Salkowsky tells Marketing Daily that it tapped the owner-community for the Final Test Test Drive program right onstage at the L.A. Auto Show about five minutes after Salkowsky announced the campaign.

"We stepped back and thought that, in launching the most important Mini model in our history, we wanted to do something to include our owners and community. Something they would appreciate," he says. The Woodcliff lake, N.J.-based U.S. sales and marketing arm of the BMW division put out a social media call for submissions — video, photo, or text — asking for a potential participant's idea for the perfect test drive. "We got some 800 entries," he says. After a winnowing process, 10 owners got to do their thing with L.A.-based production firm Tool creating advertising. 

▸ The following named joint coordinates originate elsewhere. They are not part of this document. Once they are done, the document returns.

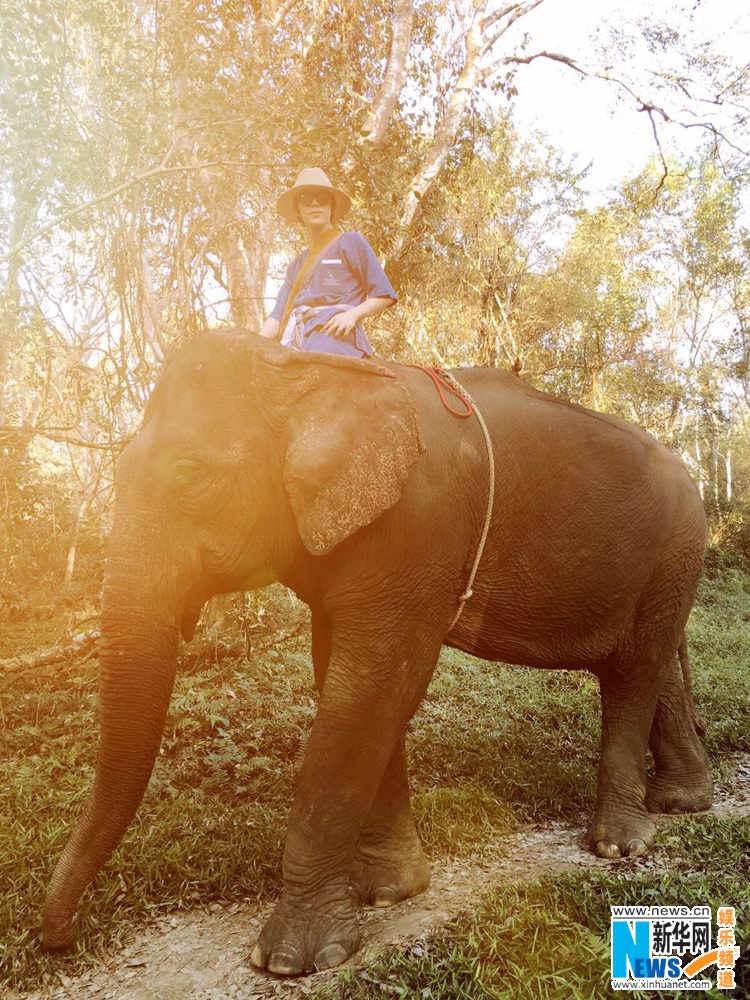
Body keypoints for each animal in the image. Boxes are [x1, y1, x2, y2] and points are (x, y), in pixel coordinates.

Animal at [42, 332, 716, 972]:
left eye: (190, 475)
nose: (61, 939)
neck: (306, 369)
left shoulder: (416, 531)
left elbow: (373, 686)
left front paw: (291, 959)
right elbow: (350, 682)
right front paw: (391, 891)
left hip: (678, 544)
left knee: (635, 668)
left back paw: (620, 844)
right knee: (651, 664)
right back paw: (683, 803)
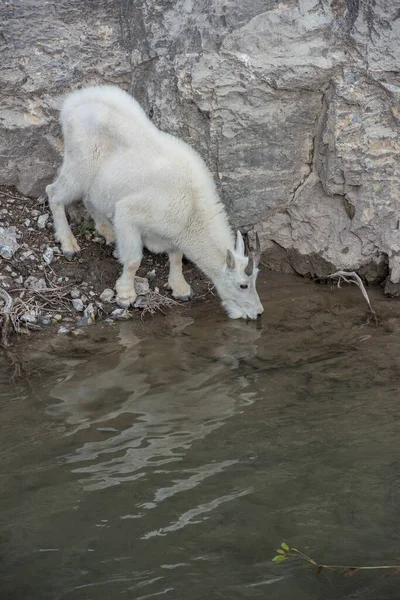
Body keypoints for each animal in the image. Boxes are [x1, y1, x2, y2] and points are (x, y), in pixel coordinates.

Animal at [47, 85, 264, 322]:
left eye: (255, 279)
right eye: (243, 285)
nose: (258, 312)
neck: (192, 209)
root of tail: (71, 104)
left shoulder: (173, 231)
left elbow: (176, 257)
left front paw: (180, 289)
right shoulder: (130, 213)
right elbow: (133, 260)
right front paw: (125, 295)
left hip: (98, 180)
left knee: (89, 197)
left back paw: (108, 232)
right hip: (79, 166)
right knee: (54, 193)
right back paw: (68, 244)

Each also created an exterior design, and consumers voted on their favorite, which got produced and will be sold in very limited quantities. That winner, college student Alex Coyle, was at the New York Auto Show Wednesday, along with the car she designed.

Besides MiniFTTD.com, Mini’s social channels — including YouTube — the video content is at Hearst publications like Road and Track, Car and Driver and Esquire, per Salkowsky. He adds that Hearst teams also filmed at the test-drive events, doing its own behind-the-scenes content. Mini dealers are also showing the content.

Salkowsky says the videos have garnered some 650,000 online views with over a quarter of a million having watched it on Minuusa.com. "We figured going in that we would have lots of Mini owners who would watch the videos and then configure Minis. But in first three months since launching we have gotten 8,000 or 9,000 viewers who 'build' a hardtop, and 48% are not in our database. They aren't owners." 

One of the 10 finalists, also at the show, says his participation and his own activity on social media has made him a de facto brand evangelist. "People have been paying attention; I've been sharing it. And viewers are grabbing onto the idea."